● **SET TASK**: Extract the lines of the listing below, beginning with its first line and continuing through the line containing "I read 5.37", and reproduce them word for word.

___ GIVEN RECORDS ___

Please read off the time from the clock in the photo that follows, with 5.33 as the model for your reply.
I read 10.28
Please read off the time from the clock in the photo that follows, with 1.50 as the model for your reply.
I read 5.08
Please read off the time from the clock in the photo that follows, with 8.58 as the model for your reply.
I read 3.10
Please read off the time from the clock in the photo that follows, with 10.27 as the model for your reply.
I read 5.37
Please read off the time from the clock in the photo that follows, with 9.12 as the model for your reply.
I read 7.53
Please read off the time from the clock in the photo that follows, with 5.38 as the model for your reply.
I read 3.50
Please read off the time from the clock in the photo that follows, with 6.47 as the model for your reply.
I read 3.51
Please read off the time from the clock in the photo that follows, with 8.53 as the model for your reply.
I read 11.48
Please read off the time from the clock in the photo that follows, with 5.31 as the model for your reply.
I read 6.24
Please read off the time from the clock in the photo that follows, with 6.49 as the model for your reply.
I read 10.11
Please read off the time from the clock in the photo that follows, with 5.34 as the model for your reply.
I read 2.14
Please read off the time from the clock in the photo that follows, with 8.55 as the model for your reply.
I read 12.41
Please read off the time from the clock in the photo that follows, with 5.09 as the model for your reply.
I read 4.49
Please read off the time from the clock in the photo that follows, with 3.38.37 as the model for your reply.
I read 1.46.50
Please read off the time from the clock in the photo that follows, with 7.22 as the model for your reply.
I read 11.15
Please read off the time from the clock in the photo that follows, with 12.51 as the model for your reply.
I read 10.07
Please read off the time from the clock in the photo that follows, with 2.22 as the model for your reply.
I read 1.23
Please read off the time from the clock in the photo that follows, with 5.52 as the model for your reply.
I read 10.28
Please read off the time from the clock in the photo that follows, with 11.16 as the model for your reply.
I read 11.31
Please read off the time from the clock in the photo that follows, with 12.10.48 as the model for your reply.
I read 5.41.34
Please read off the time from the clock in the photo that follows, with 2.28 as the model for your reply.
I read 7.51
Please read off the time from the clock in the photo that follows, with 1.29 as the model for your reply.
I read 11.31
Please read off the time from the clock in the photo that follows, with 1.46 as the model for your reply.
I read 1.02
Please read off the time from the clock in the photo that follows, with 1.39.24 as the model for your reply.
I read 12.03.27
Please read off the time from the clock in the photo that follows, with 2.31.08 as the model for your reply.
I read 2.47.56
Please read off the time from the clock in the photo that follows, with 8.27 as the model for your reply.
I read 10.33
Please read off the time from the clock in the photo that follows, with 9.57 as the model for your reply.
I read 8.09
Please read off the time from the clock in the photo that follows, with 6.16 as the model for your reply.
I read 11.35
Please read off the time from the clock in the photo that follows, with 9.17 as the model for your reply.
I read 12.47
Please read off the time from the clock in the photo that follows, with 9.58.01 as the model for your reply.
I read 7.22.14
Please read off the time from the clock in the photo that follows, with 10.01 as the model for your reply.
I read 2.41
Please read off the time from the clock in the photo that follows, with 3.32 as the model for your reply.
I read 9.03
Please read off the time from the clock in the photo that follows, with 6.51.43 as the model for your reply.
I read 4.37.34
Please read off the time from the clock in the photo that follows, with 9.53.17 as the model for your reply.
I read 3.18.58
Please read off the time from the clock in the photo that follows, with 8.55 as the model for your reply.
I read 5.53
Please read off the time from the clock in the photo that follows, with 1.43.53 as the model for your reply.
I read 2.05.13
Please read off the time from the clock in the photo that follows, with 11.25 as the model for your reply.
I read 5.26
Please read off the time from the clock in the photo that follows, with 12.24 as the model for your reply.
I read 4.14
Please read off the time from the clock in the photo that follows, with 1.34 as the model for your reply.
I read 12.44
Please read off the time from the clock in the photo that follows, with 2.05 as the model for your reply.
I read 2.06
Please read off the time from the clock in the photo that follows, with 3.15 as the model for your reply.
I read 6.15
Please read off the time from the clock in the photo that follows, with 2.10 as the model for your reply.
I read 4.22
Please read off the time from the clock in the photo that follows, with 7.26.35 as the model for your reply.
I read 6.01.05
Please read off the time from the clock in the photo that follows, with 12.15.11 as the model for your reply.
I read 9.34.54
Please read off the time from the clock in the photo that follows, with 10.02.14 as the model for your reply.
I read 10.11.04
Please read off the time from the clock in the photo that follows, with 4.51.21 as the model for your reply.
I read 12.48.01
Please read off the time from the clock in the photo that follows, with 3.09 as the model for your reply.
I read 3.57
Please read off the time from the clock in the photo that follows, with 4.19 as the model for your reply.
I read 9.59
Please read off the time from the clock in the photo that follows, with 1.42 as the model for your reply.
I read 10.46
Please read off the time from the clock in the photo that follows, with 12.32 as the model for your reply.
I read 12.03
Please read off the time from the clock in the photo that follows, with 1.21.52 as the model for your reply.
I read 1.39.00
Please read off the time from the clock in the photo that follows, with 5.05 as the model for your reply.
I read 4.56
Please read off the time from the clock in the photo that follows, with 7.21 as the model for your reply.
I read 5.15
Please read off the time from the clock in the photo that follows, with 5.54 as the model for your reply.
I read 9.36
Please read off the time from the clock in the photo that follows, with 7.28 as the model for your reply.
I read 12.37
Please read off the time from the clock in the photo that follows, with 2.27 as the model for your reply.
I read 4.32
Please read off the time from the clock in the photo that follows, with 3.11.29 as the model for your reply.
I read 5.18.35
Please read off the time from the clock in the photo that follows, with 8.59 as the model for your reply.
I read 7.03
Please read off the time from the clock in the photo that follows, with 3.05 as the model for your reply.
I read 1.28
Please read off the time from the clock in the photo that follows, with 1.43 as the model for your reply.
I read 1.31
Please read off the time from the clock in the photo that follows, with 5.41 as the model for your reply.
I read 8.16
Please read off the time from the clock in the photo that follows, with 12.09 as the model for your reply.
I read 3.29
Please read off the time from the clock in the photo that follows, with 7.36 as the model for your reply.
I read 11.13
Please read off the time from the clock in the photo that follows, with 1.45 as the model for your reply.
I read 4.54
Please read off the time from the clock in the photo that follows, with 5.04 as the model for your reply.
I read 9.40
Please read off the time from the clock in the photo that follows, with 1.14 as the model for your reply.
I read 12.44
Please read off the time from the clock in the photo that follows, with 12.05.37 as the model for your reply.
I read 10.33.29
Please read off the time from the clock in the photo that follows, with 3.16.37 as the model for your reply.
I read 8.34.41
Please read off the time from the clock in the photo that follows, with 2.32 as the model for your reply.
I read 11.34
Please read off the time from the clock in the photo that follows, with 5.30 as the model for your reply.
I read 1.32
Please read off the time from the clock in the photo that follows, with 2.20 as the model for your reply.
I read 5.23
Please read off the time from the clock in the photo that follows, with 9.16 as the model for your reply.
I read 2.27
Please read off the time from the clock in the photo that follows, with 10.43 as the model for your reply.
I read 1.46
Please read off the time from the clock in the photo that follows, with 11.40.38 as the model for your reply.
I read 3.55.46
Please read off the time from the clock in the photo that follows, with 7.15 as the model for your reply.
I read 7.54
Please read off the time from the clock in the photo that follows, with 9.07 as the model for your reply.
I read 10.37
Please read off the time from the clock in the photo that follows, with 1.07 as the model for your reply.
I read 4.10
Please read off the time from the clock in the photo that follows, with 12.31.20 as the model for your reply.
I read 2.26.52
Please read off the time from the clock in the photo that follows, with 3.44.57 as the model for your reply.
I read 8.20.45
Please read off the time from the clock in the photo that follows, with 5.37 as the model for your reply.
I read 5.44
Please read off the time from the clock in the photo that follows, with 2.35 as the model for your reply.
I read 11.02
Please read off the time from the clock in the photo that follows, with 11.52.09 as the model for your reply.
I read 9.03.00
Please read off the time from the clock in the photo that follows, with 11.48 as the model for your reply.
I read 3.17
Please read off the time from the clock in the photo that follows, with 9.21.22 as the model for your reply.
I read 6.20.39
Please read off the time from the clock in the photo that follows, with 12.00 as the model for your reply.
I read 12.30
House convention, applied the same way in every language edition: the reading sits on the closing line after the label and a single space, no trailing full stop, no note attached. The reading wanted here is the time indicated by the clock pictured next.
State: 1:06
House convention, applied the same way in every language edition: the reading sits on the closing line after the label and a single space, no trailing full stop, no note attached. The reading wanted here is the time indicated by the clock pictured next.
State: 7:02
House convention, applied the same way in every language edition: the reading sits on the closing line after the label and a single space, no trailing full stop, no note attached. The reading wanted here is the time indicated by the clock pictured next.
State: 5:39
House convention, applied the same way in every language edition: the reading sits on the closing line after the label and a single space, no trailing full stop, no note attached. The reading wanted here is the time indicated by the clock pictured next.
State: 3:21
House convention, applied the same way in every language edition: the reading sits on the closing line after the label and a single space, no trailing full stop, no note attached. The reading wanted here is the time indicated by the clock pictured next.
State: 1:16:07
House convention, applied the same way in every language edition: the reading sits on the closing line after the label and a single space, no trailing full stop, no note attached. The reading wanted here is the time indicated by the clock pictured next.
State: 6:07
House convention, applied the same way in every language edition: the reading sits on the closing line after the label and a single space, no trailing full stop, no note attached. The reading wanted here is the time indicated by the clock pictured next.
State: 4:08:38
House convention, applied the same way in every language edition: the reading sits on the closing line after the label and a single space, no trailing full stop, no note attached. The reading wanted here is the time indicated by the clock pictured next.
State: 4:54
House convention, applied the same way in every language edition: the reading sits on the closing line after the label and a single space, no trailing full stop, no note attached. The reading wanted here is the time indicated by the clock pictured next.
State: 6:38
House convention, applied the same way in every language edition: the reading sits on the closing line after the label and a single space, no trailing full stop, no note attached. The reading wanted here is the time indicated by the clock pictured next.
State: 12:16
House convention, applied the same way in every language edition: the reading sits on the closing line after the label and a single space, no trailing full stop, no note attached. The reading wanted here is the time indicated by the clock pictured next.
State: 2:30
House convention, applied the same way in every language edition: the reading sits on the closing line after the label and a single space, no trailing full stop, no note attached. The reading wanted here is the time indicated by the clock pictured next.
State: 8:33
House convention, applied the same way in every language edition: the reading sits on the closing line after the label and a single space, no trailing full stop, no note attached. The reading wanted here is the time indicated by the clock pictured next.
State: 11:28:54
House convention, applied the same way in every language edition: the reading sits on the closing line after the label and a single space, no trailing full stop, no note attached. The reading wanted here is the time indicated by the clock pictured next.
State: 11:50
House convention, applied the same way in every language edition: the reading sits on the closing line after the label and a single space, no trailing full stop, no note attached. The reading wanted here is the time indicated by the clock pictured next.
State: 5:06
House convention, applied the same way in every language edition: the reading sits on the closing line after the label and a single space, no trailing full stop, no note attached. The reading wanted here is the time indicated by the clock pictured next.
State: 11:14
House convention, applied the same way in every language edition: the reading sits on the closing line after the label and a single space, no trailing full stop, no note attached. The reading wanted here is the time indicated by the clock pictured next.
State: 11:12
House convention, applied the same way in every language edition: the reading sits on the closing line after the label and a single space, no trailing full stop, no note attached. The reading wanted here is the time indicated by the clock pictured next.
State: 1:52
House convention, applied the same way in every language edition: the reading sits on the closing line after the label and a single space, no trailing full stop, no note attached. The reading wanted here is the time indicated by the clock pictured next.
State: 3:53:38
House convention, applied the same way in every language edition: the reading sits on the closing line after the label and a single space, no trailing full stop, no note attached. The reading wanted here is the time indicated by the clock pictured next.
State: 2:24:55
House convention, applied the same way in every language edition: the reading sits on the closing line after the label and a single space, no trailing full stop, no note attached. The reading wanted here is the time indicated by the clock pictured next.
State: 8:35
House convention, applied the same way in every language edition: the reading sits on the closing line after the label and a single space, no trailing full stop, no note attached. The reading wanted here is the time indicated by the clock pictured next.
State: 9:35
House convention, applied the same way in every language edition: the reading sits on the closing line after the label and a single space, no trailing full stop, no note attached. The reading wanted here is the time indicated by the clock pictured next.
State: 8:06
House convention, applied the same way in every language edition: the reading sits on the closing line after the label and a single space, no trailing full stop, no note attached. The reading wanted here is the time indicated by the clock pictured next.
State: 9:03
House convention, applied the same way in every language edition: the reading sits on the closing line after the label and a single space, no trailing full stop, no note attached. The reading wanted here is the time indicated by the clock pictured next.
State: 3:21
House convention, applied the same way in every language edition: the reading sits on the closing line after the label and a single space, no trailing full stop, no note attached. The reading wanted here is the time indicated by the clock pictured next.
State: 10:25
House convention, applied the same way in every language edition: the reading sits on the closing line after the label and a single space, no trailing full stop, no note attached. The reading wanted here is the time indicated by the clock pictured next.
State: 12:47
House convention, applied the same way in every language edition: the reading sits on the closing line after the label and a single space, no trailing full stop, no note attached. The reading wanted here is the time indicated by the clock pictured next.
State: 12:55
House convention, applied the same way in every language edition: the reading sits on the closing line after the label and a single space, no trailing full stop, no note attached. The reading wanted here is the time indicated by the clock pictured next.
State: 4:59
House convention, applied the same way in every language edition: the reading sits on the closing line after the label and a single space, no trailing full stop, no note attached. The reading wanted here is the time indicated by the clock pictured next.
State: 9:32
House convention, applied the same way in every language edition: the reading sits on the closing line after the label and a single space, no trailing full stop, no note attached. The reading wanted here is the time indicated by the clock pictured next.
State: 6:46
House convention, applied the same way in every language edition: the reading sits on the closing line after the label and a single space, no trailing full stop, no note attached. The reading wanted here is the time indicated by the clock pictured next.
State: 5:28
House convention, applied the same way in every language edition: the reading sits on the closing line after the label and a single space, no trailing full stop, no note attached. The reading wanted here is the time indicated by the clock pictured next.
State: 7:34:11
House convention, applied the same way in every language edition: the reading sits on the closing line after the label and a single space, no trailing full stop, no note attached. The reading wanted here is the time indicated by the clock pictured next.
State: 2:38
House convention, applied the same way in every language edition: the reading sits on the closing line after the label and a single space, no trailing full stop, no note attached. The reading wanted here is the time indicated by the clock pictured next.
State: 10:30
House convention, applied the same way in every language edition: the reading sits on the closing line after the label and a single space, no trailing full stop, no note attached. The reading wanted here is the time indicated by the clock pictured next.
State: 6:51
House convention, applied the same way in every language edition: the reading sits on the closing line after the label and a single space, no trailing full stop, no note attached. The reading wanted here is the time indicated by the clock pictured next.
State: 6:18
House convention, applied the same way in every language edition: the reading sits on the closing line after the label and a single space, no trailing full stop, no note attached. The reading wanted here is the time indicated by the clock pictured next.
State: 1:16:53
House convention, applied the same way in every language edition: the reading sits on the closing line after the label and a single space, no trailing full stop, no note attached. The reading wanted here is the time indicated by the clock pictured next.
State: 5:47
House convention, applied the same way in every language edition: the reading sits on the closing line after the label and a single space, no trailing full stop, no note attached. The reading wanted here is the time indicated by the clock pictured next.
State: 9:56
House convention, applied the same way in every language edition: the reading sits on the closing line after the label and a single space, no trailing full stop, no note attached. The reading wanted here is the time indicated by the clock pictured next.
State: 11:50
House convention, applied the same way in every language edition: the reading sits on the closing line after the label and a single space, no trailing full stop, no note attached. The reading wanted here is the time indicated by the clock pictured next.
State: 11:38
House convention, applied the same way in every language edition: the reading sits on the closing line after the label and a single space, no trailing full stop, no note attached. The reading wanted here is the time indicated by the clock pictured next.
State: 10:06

___

● **REPLY**:
Please read off the time from the clock in the photo that follows, with 5.33 as the model for your reply.
I read 10.28
Please read off the time from the clock in the photo that follows, with 1.50 as the model for your reply.
I read 5.08
Please read off the time from the clock in the photo that follows, with 8.58 as the model for your reply.
I read 3.10
Please read off the time from the clock in the photo that follows, with 10.27 as the model for your reply.
I read 5.37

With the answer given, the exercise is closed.